En d’autres termes, l’écart se creuse entre riches et pauvres, et la mobilité géographique devient de plus en plus nécessaire pour espérer une mobilité sociale, particulièrement pour les jeunes des régions.
L’éducation : un rempart menacé
L’éducation a longtemps été considérée comme le principal vecteur de mobilité sociale. C’est d’ailleurs l’une des raisons pour lesquelles le Québec a créé, à la fin des années 1960, les cégeps et le réseau de l’Université du Québec, afin de favoriser l’accès le plus large possible à l’éducation supérieure.
Des analyses utilisant la Plateforme de liens longitudinaux entre l’éducation et le marché du travail montrent que « les diplômés universitaires issus de milieux moins favorisés se démarquent des autres jeunes des mêmes milieux par une mobilité ascendante nettement supérieure ».

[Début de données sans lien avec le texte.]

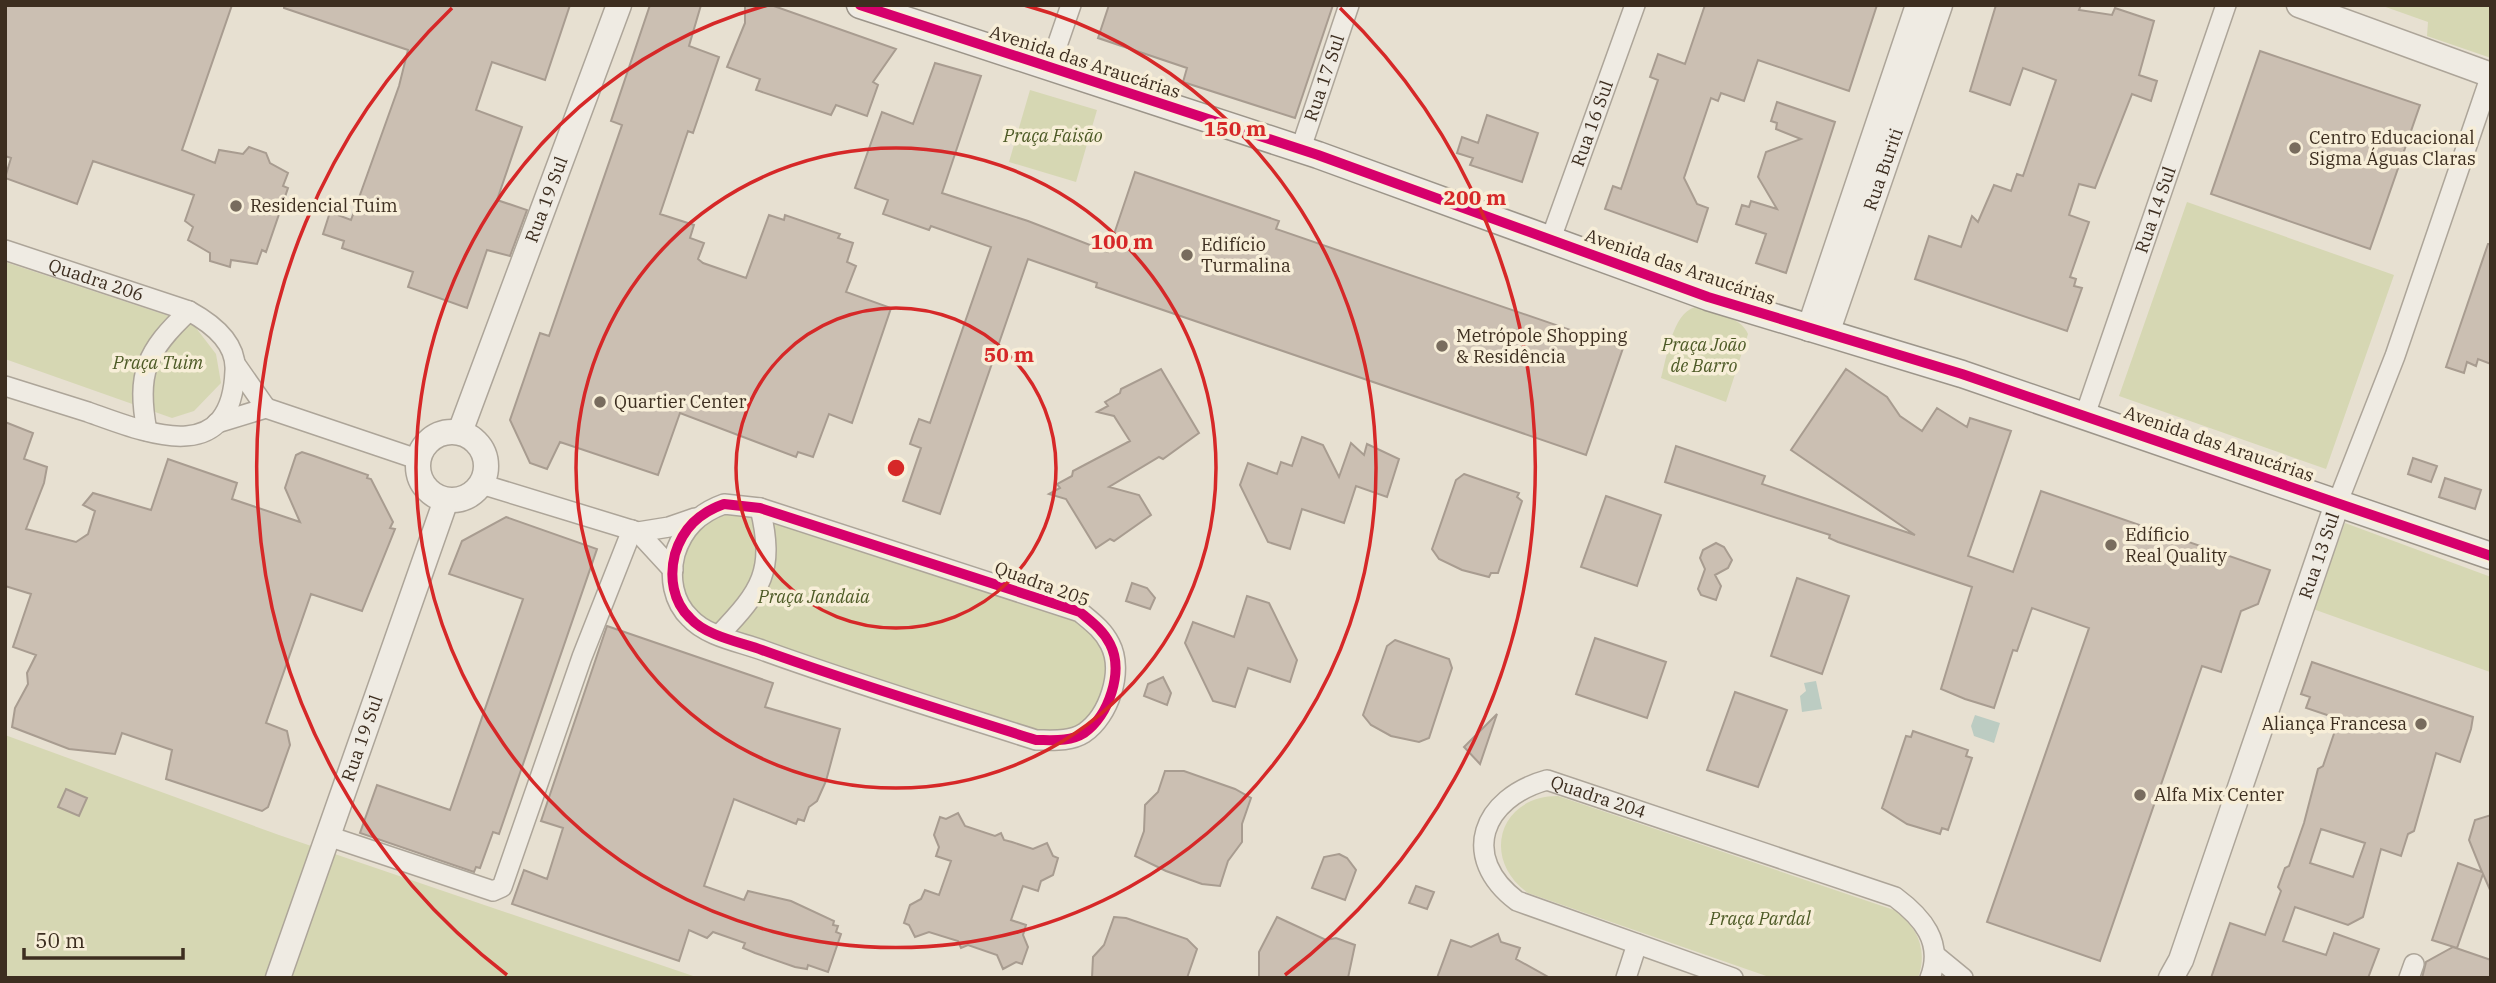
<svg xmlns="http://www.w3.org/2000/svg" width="2496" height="983" viewBox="0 0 2496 983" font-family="'IBM Plex Serif',serif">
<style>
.green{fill:#d6d7b3}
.water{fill:#bcccc2}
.building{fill:#cbbfb2;stroke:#a89c90;stroke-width:2;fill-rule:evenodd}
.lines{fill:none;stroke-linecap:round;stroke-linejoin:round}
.minor-casing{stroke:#ada599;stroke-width:22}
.tertiary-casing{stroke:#ada599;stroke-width:27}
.secondary-casing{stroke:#9c958a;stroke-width:29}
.minor{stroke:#efebe3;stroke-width:19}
.tertiary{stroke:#efebe3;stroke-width:24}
.secondary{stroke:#efebe3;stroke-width:26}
.cycleway-casing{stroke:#f7eed8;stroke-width:15}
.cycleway{stroke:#d6006c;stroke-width:10}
.ring{fill:none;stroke:#d62828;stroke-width:3.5}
.poi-dot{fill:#786c5e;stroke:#f7eed8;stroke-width:2.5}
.labels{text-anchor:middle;stroke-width:7;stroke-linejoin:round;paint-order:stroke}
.street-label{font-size:18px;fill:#3d2e20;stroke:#f7eed8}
.park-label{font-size:18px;font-style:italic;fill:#4d5a26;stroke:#f7eed8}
.poi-label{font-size:18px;fill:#3d2e20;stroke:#f7eed8;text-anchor:start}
.centre{fill:#d62828;stroke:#f7eed8;stroke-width:3.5}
.ring-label{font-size:21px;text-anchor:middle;font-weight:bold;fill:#d62828;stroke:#f7eed8;stroke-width:7;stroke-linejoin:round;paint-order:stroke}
</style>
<rect width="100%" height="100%" fill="#e7e0d1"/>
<path class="green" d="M2380,5H2491V58L2427,36L2428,22Z
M1030,90L1097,110L1076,182L1009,162Z
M2187,202L2394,275L2326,469L2119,396Z
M5,262L193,324L216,354L221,383L194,411L172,418L5,359Z
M1695,307C1712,313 1741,316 1748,334L1726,402L1661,378C1667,357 1672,314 1695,307Z
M724,504L1080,612L1112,646L1103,711L1065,740L691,621L673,579L678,545Z
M2345,523L2491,577L2490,672L2313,609Z
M5,735L279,835L699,978H5Z
M1558,796L1894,910C1918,927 1928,950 1918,978H1772L1528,893C1481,860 1498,796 1558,796Z"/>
<path class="water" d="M1816,681L1822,709L1802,712L1800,696L1806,691L1804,683Z
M1975,715L2000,723L1994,743L1974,736L1971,726Z"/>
<path class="building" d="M5,5H232L182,150L215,163L219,150L243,154L249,147L266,153L270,163L288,173L283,186L288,188L266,252L262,250L257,264L231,260L230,267L210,261V253L188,240L193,227L185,221L194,195L93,161L77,204L5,178L11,158L5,156Z
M284,5H570L545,80L492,62L476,110L522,127L497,200L527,210L510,256L487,250L467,308L408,287L413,272L342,248L344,241L323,234L330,212L351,220L399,86L408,50L284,8Z
M650,5H701L689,46L719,57L693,133L688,131L660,214L694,225L690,238L704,243L698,259L703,263L746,278L769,215L784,220L785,215L840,234L838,238L853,243L847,262L856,266L846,292L891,308L852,423L829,414L813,457L798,452L796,457L680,413L658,475L560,442L547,469L530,463L510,420L540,333L549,336L622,125L611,121Z
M745,5H771L896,49L873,82L878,85L867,116L836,105L831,115L756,90L760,79L727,67L745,23Z
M1109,5H1333L1295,118L1183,82L1187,68L1098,38Z
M1705,5H1877L1849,91L1758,60L1744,101L1721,93L1718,101L1711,98L1684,178L1697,204L1708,208L1697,242L1605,209L1613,186L1621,189L1658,80L1650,77L1658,54L1685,64Z
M1996,5H2081L2079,10L2112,15L2115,8L2154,21L2139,75L2157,81L2151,101L2132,94L2095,188L2079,184L2069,215L2089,222L2070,277L2076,279L2074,286L2082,288L2067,331L1915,279L1929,236L1961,247L1972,216L1978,222L1994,185L2011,191L2017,174L2023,176L2056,80L2023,68L2010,105L1970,91Z
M2260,51L2420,105L2370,249L2211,194Z
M935,63L981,76L942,193L1028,221L1108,252L1135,172L1279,221L1276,229L1623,348L1586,455L1096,287L1097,283L1028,259L940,514L903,501L921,448L910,444L913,435L919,419L930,423L991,247L931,226L929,230L883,214L888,200L855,188L882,112L913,124Z
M1777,102L1835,122L1786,273L1756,263L1766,234L1736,224L1742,205L1749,207L1751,201L1777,209L1758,177L1766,152L1801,139L1776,129L1777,123L1771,121Z
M1487,115L1538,133L1522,182L1470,165L1473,158L1457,153L1462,137L1478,143Z
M2488,244H2491V364L2478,359L2476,366L2467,362L2464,373L2446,367Z
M1161,369L1199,433L1163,459L1159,457L1109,487L1139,495L1151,515L1114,541L1110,539L1096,548L1066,499L1049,494L1060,488L1057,484L1072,476L1073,471L1130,441L1114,416L1097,412L1108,406L1105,402L1120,393L1121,389Z
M1846,369L1887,397L1900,416L1922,431L1937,408L1967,427L1970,418L2011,431L1968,556L2013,572L2041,491L2270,570L2258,604L2241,611L2221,672L2202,666L2100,961L1987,922L2089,628L2032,608L2017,651L2013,650L1994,708L1965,699L1941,689L1972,587L1838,542L1829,538L1830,535L1665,482L1676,446L1765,476L1762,484L1915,535L1791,450Z
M5,422L33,433L24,459L47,467L44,483L26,529L76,542L88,534L95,511L83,505L93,493L151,510L168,459L237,483L232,499L300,522L285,488L296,455L302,452L314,456L368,475L367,478L371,479L393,522L390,528L395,529L362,611L311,594L266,723L287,731L290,745L268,807L262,811L166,779L172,750L122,733L115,754L69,749L12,727L15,708L28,684L27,673L36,655L13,647L31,594L5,586Z
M1302,437L1323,445L1339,477L1351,443L1364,455L1367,444L1399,459L1387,497L1356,486L1344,523L1302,509L1290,549L1268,542L1240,485L1248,463L1277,474L1281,462L1292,466Z
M2413,458L2437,466L2431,482L2408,474Z
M1464,474L1519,493L1517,497L1522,501L1498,573H1491L1489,577L1462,570L1439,559L1432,549L1456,480Z
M2445,478L2481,490L2475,509L2439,497Z
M1606,496L1661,515L1637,586L1581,567Z
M506,517L597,549L499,834L493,832L480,868L476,867L474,872L360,833L377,785L450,810L523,599L449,574L462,541Z
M1716,543L1724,547L1732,560L1728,568L1715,575L1721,586L1716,600L1701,595L1698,589L1705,569L1700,558L1703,550Z
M1797,578L1849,596L1822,674L1771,656Z
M1132,583L1147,588L1155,598L1150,609L1126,601Z
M1247,596L1269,603L1297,660L1290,682L1248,668L1235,707L1213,701L1185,643L1193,622L1234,637Z
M607,626L773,683L765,707L840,729L826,781L817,801L809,807L804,821L798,819L796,824L734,799L704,886L744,900L748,891L791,901L834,921L833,925L838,926L836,932L841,934L828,972L808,965L807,969L795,967L755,953L743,948L745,943L713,932L707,938L689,930L679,961L512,904L524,870L547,879L563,828L541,821Z
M1595,638L1666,662L1647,718L1576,694Z
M1395,640L1449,659L1452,668L1429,738L1419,742L1391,736L1371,725L1363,715L1387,646Z
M2312,662L2473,717L2471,729L2460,762L2436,753L2414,831L2408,834L2401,856L2381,849L2363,917L2348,925L2295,907L2283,941L2326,955L2334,933L2379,949L2368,978H2211L2230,923L2265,935L2281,891L2278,887L2285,868L2289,866L2304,823L2318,769L2323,766L2339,719L2306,708L2310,697L2301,694ZM2321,829L2365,843L2353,877L2310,863Z
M1163,677L1171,693L1167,705L1144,696L1148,684Z
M1735,692L1787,710L1758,787L1707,770Z
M1497,714L1480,764L1464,747Z
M1913,731L1968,750L1966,756L1972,758L1948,830L1942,828L1940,834L1907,824L1882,808L1906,736L1911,737Z
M1165,771H1184L1235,789L1251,798L1242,824V842L1228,861L1220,886L1202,884L1166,871L1135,856L1144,831L1145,805L1158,792Z
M66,789L87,798L79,816L58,807Z
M958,813L965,826L995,836L1001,833L1004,840L1012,842L1033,849L1047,843L1053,856L1058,858L1053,875L1041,881L1038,891L1023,886L1011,920L1026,925L1023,935L1028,947L1022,964L1016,962L1003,969L997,955L968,945L961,948L958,941L929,932L915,937L909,925L904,923L910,905L921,899L925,890L939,895L951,861L936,856L939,847L934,835L940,817L946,819Z
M2491,815V892L2483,874L2457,948L2432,940L2458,863L2482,872L2469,840L2475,820Z
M1339,854L1347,858L1356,870L1345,900L1312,888L1324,857Z
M1416,886L1434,892L1427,909L1409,903Z
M1114,917L1126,918L1187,939L1197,949L1187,978H1092L1093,957L1104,945Z
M1277,917L1326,940L1336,938L1355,945L1348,978H1259V952Z
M1498,934L1501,942L1520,948L1516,959L1550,978H1437L1451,940L1471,947Z
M2453,947L2491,960V978H2422L2426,962Z"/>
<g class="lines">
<defs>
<g id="minor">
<path d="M1049,69L1071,5"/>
<path id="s1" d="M1300,151L1349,5"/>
<path id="s2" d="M1548,239L1554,230L1635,5"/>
<path id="s3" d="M5,250L189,311C211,323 237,343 235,371C231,469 147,433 88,412C60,403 33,395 5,386"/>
<path d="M236,365L266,408"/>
<path id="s4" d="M2085,415L2226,5"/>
<path d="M217,423L266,408L417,459"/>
<path d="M147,431C136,374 146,351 189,311"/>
<path d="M481,484L638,532L669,527L695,518"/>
<path d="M724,504L760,508L1080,612C1092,622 1103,630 1110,644C1124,671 1109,716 1084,733C1070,742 1052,740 1036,740C945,711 853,683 762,650C740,642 706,636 690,618C673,602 669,577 675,554C683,528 699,513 724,504Z"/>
<path d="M2337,504L2395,356L2491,75"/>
<path d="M638,532L673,570"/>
<path d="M719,635C762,590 775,571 760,508"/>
<path d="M328,836L493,891L502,887L582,657L632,530"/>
<path d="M1935,955L1963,978"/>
<path d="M1626,978L1637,944"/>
<path id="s5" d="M1733,978L1517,901C1459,857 1482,798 1547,780L1895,897C1922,917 1944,942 1930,978"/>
<path d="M2409,978L2414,964"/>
</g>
<g id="tertiary">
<path d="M2299,5L2491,75"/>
<path d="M1809,329L1918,5"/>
<path id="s6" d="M1827,333L1940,5"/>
<circle cx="452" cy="466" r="34"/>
<path id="s7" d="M460,432L619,5"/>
<path id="s8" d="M278,978L446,500"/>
<path id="s9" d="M2171,978L2181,960L2337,504"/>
</g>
<path id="secondary" d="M860,5L1318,155L1708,297L1962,374L2491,556"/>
</defs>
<use href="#minor" class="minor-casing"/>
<use href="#tertiary" class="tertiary-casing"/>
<use href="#secondary" class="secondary-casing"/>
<use href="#minor" class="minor"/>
<use href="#tertiary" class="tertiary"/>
<use href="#secondary" class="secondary"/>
<defs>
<path id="cycleway" d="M860,5L1318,155L1708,297L1962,374L2491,556
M724,504L760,508L1080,612C1092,622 1103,630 1110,644C1124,671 1109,716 1084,733C1070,742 1052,740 1036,740C945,711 853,683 762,650C740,642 706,636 690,618C673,602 669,577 675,554C683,528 699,513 724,504Z"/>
</defs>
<use href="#cycleway" class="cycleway-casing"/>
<use href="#cycleway" class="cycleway"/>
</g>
<g class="ring">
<circle cx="896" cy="468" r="160"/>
<circle cx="896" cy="468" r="320"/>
<path d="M1024 5A480 480 0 1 1 768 5"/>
<path d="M507 975A639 639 0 0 1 452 8M1340 8A639 639 0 0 1 1285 975"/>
</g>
<g class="poi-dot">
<circle cx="2295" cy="148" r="7"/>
<circle cx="236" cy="206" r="7"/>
<circle cx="1187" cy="255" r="7"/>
<circle cx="1442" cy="346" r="7"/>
<circle cx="600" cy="402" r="7"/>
<circle cx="2111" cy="545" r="7"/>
<circle cx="2421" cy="724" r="7"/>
<circle cx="2140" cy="795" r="7"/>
</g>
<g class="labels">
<g class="street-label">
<text transform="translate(1085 62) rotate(18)" y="6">Avenida das Araucárias</text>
<text dy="6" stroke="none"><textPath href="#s1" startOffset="77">Rua 17 Sul</textPath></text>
<text dy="6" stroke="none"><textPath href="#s2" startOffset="124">Rua 16 Sul</textPath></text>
<text dy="6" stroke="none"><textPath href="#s6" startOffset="173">Rua Buriti</textPath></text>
<text dy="6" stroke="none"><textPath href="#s7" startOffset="248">Rua 19 Sul</textPath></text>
<text dy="6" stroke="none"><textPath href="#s4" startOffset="217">Rua 14 Sul</textPath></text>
<text transform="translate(1680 267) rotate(19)" y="6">Avenida das Araucárias</text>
<text dy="6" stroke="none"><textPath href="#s3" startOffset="96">Quadra 206</textPath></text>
<text transform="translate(2219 444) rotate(19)" y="6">Avenida das Araucárias</text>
<text dy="6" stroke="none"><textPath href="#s9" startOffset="448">Rua 13 Sul</textPath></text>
<text transform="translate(1042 584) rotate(20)" y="6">Quadra 205</text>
<text dy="6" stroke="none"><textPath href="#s8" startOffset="254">Rua 19 Sul</textPath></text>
<text dy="6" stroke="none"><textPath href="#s5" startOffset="448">Quadra 204</textPath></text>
</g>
<g class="park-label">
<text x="1053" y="142">Praça Faisão</text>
<text x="1704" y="351">Praça João<tspan x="1704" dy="21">de Barro</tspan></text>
<text x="158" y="369">Praça Tuim</text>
<text x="814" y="603">Praça Jandaia</text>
<text x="1760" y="925">Praça Pardal</text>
</g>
<g class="poi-label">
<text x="2309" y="144">Centro Educacional<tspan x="2309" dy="21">Sigma Águas Claras</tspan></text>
<text x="250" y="212">Residencial Tuim</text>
<text x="1201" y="251">Edifício<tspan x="1201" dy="21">Turmalina</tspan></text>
<text x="1456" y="342">Metrópole Shopping<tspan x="1456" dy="21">&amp; Residência</tspan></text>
<text x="614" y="408">Quartier Center</text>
<text x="2125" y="541">Edíficio<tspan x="2125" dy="21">Real Quality</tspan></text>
<text x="2407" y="730" text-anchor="end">Aliança Francesa</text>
<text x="2154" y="801">Alfa Mix Center</text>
</g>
</g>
<circle cx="896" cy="468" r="10" class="centre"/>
<g class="ring-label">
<text x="1235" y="136">150 m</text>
<text x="1475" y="205">200 m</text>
<text x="1122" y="249">100 m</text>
<text x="1009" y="362">50 m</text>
</g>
<rect width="2496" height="983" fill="none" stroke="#3d2e20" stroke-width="14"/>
<path d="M24 948v10h159v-10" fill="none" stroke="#3d2e20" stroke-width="3.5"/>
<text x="35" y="948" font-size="21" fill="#3d2e20" stroke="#f7eed8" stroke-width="5" paint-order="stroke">50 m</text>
</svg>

Pourtant, le rapport d’Horizons de politiques prévoit que ce rempart pourrait s’effondrer. Si l’éducation post-secondaire n’est plus perçue comme une voie fiable vers la mobilité sociale, le secteur risquerait alors de devenir « un actif inutilisé » et la perception de l’utilité des études supérieures pourrait s’éroder si les bénéfices attendus ne se matérialisent plus clairement.
Une lueur d’espoir?
Pour éviter le scénario catastrophe, des actions concrètes doivent être entreprises dès maintenant. Le rapport invite les décideurs politiques à se poser des questions cruciales, tel que : « Quelles mesures pourraient être prises dès maintenant pour maximiser les possibilités et atténuer les défis liés à une mobilité sociale réduite et/ou descendante à l’avenir? »
Un enjeu fondamental pour l’avenir du Canada
L’accès à la mobilité sociale constitue un pilier du mérite individuel et un moteur essentiel de la prospérité canadienne. Si les citoyens perdent confiance en la possibilité d’améliorer leur sort par leurs efforts, c’est toute la cohésion sociale qui est menacée.
Dans ce contexte préoccupant, certains partis politiques avancent des solutions pour restaurer la promesse canadienne de mobilité sociale. Le Parti conservateur du Canada, par exemple, met de l’avant un plan visant à réduire le fardeau fiscal des familles, à recentrer l’éducation sur les compétences concrètes demandées par le marché du travail, et à favoriser l’accès à la propriété par des mesures ciblées. Leur chef, Pierre Poilievre, affirme vouloir « redonner aux Canadiens le contrôle de leur vie », en s’attaquant à ce qu’il décrit comme les obstacles bureaucratiques et financiers à l’ascension sociale. Ce plan se veut une réponse directe au sentiment croissant d’impuissance chez les jeunes, et une tentative de raviver cette promesse informelle — mais fondatrice — selon laquelle le travail et l’effort devraient mener à une vie meilleure.